A New Tech Industry Transformation
For the IT industry, the coming years will bring a massive reallocation of value. Demand for hardware optimized for AI inference and training will surge. Cloud providers will see unprecedented pressure on network and compute resources. Software vendors will need to evolve beyond seat-based licensing toward models that measure value by actions, outcomes, and intelligence generated. Managed service providers, in turn, will need to automate their own operations with agentic platforms that deliver speed, transparency, and scale.
IDC’s research underscores that as agents proliferate; the IT industry must take on a new role: the orchestrator of autonomy.
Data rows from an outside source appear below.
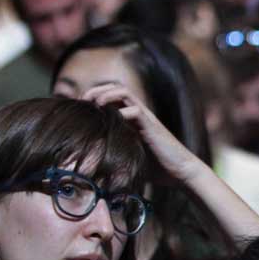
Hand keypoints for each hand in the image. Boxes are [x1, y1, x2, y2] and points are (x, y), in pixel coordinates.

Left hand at [81, 83, 206, 184]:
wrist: (180, 172)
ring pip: (124, 92)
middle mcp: (138, 113)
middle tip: (82, 102)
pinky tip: (110, 121)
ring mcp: (145, 118)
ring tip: (93, 104)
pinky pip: (135, 110)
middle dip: (95, 90)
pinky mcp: (152, 126)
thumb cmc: (155, 169)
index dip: (93, 96)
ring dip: (105, 94)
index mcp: (131, 118)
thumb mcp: (128, 157)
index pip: (110, 95)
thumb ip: (113, 152)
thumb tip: (90, 164)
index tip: (79, 107)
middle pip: (115, 87)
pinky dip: (120, 112)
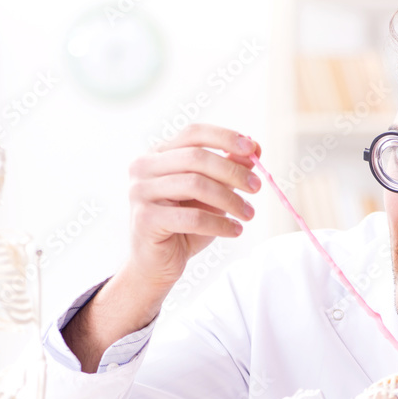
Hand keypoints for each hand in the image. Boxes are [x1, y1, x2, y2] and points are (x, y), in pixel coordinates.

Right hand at [125, 123, 260, 291]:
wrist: (157, 264)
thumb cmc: (184, 226)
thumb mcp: (210, 195)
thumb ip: (226, 171)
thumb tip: (254, 150)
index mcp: (157, 154)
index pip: (193, 134)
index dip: (225, 137)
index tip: (253, 149)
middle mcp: (143, 167)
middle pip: (196, 158)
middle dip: (232, 171)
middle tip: (257, 187)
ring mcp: (140, 192)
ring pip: (195, 185)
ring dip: (230, 200)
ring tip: (249, 214)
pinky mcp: (145, 219)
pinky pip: (192, 217)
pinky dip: (220, 224)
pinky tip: (235, 230)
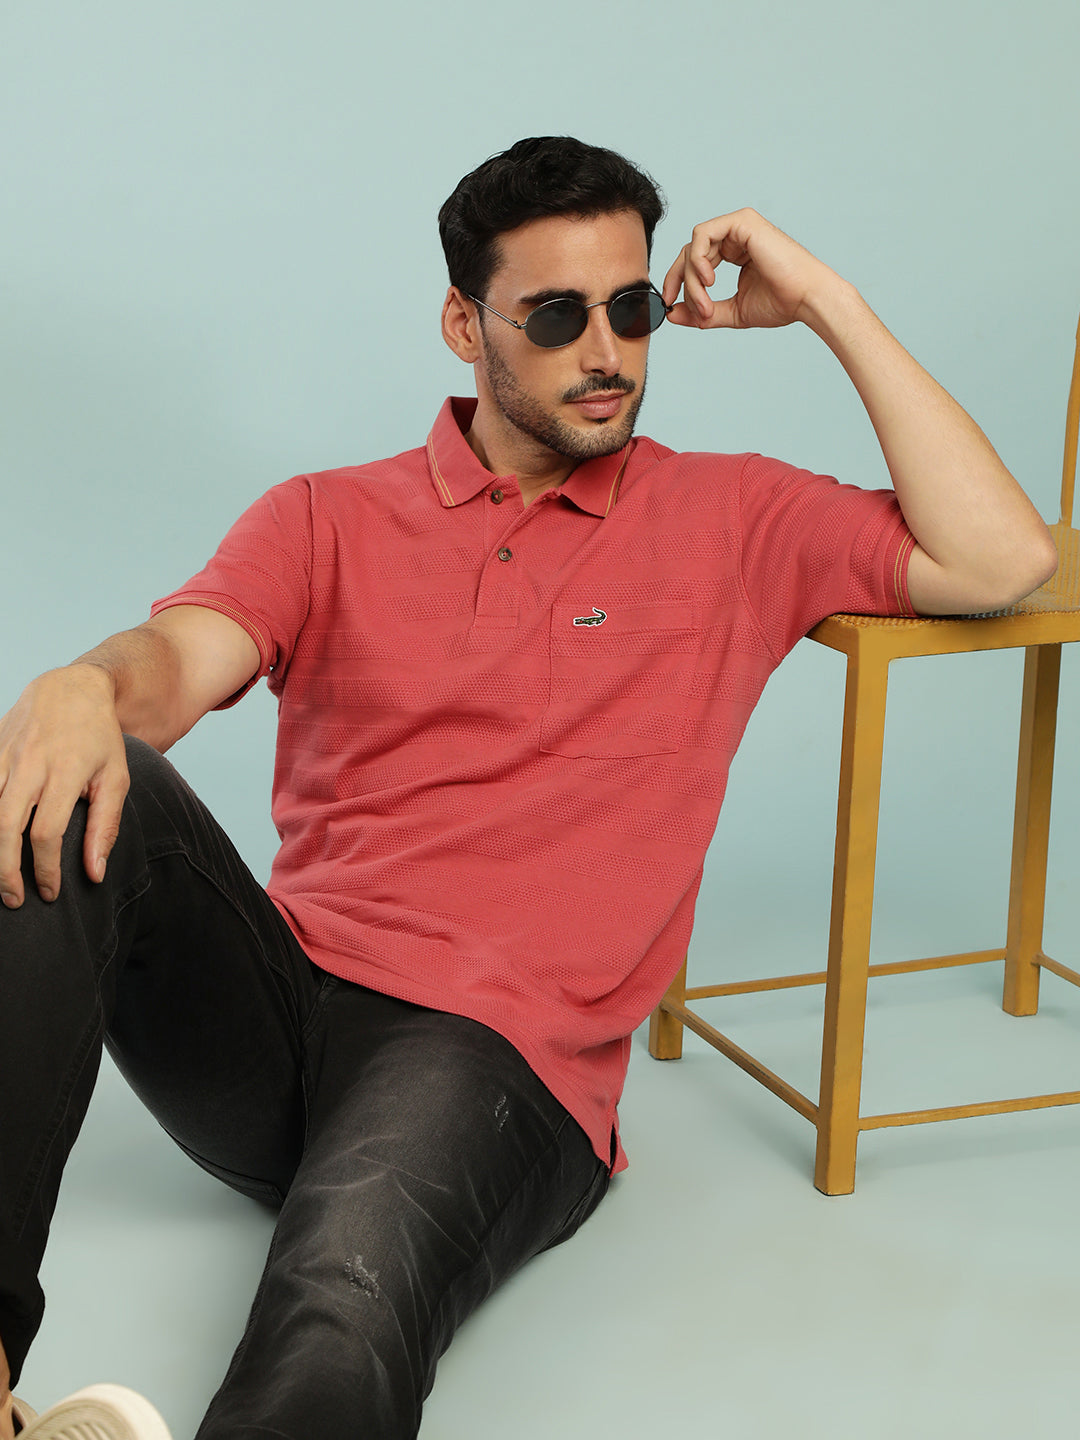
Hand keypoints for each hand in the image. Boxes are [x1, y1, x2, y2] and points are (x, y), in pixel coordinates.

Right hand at [0, 665, 128, 907]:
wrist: (71, 688)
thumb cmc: (98, 738)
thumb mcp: (115, 778)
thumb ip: (105, 826)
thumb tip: (94, 872)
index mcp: (65, 772)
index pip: (46, 833)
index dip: (45, 869)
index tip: (50, 892)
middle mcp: (30, 764)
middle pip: (5, 826)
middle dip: (5, 870)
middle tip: (14, 899)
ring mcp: (4, 755)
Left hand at [661, 208, 841, 331]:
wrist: (806, 298)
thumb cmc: (781, 304)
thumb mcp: (732, 312)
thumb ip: (703, 312)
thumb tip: (672, 314)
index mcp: (735, 252)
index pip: (695, 261)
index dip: (678, 282)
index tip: (670, 305)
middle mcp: (736, 236)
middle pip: (689, 253)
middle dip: (681, 282)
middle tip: (681, 306)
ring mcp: (739, 226)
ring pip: (694, 247)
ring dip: (692, 279)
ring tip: (706, 302)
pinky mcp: (742, 221)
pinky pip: (702, 235)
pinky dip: (698, 259)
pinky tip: (709, 280)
Providers will no longer just deliver technology; they will deliver the frameworks that govern intelligent digital resources by balancing efficiency, ethics, and economic sustainability.
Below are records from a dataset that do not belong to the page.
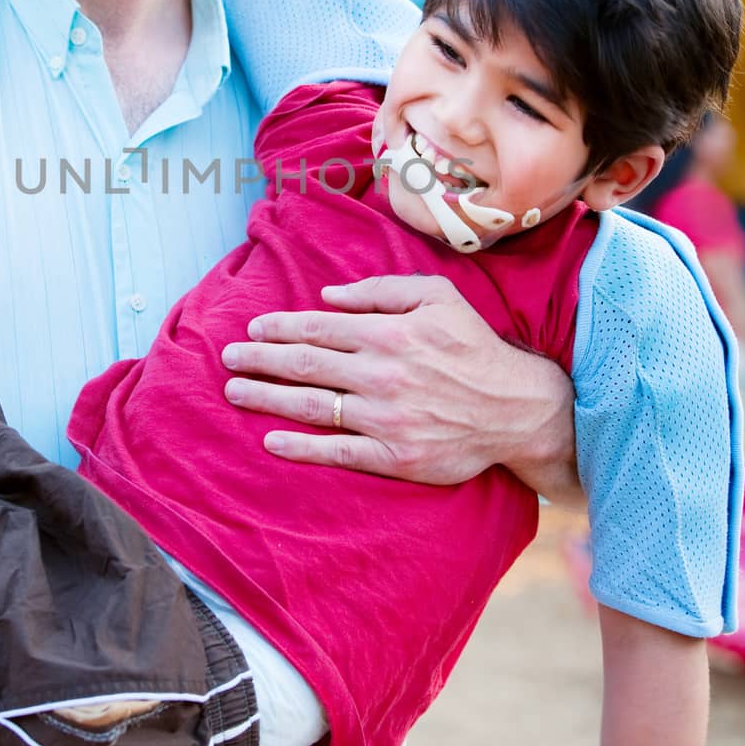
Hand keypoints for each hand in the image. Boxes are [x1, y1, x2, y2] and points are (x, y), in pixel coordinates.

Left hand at [222, 272, 580, 497]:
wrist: (516, 408)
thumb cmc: (474, 347)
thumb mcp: (437, 296)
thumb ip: (381, 290)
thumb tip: (328, 296)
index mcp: (388, 332)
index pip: (317, 327)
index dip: (278, 327)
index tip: (252, 327)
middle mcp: (380, 374)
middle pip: (303, 364)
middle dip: (258, 359)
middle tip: (228, 358)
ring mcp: (384, 417)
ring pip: (310, 405)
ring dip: (266, 398)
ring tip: (234, 391)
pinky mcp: (393, 455)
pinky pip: (336, 451)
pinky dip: (299, 447)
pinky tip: (271, 440)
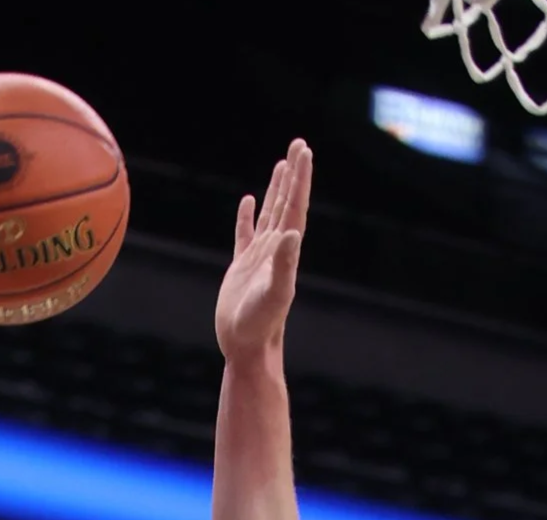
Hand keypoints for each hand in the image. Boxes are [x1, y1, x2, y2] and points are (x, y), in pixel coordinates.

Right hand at [216, 139, 311, 361]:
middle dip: (293, 175)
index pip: (295, 207)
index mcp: (286, 251)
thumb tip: (292, 234)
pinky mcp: (241, 267)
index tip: (304, 152)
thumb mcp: (274, 293)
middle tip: (299, 145)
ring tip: (282, 164)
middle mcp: (276, 250)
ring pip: (270, 214)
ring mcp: (259, 257)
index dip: (300, 179)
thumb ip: (284, 264)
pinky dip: (247, 216)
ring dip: (276, 189)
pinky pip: (245, 233)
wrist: (246, 346)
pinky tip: (248, 201)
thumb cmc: (261, 325)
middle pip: (287, 203)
Building the Foundation of the Agentic Economy
For technology providers, the time to act is now:
- Engineer for scale and sustainability. Design architectures and platforms that can handle the exponential growth in agent numbers, actions, and token/call demand.
- Reimagine pricing and delivery models. Move beyond seats and licenses to outcome-based models that reflect continuous, autonomous operation.
- Champion data integrity. Invest in AI governance, observability, and interoperability to ensure agents operate with accuracy and accountability.
- Embrace modularity and interoperability. Partner across ecosystems to create open, agentic frameworks that integrate seamlessly with others.
- Lead with responsibility. As agents gain autonomy, establish ethical guardrails and compliance mechanisms that earn enterprise and public trust.
The IT industry has faced transformation before, from mainframes to client/server, to cloud, and now to AI-infusion. The question for every provider is no longer if this transformation will happen, but whether they will steer it.
For IT leaders and technology providers, the path forward is clear.
Design for orchestration. Deliver for scale. Govern for trust.
Success in agent economics will belong to those who can turn autonomy into advantage and help the world’s enterprises navigate this next great inflection point with confidence.